Required work - Please copy out the entries below exactly, beginning with the line that contains "5: (213, 155, 11.42)" and ending with the line that contains "24: (77, 147, 51.57)", and include nothing outside that span.

Data supplied -
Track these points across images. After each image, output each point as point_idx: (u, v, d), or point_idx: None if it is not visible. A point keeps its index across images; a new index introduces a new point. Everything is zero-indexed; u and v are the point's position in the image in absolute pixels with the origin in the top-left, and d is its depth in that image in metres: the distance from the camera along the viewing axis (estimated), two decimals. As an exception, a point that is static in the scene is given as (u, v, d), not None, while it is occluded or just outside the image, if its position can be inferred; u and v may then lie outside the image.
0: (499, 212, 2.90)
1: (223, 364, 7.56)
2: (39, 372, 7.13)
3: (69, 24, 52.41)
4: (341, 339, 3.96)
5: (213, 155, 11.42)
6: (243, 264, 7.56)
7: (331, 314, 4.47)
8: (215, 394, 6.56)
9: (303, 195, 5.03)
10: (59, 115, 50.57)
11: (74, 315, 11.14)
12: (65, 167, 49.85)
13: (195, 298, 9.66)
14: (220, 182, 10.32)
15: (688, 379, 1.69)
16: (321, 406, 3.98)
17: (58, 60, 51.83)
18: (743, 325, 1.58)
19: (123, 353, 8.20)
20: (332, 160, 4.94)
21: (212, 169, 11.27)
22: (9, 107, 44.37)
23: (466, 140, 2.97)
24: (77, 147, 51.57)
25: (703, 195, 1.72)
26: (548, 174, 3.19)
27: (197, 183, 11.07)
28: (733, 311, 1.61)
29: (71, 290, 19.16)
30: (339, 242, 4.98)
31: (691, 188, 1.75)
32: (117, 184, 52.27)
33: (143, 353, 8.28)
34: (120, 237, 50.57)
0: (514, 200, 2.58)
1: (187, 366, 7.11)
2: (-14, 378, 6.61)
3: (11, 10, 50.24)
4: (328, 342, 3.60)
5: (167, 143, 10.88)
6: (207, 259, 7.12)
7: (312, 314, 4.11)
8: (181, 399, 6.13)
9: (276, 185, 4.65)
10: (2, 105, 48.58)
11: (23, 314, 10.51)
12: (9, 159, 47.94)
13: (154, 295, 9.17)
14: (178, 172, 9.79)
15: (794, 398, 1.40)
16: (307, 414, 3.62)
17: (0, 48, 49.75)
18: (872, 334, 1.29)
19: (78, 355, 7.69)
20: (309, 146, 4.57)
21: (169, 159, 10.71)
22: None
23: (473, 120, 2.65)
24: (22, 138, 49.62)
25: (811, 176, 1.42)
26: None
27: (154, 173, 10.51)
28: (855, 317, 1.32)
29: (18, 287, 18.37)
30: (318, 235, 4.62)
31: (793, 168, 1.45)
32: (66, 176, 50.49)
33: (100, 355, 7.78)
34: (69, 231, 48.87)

Task result -
5: (213, 155, 11.42)
6: (243, 264, 7.56)
7: (331, 314, 4.47)
8: (215, 394, 6.56)
9: (303, 195, 5.03)
10: (59, 115, 50.57)
11: (74, 315, 11.14)
12: (65, 167, 49.85)
13: (195, 298, 9.66)
14: (220, 182, 10.32)
15: (688, 379, 1.69)
16: (321, 406, 3.98)
17: (58, 60, 51.83)
18: (743, 325, 1.58)
19: (123, 353, 8.20)
20: (332, 160, 4.94)
21: (212, 169, 11.27)
22: (9, 107, 44.37)
23: (466, 140, 2.97)
24: (77, 147, 51.57)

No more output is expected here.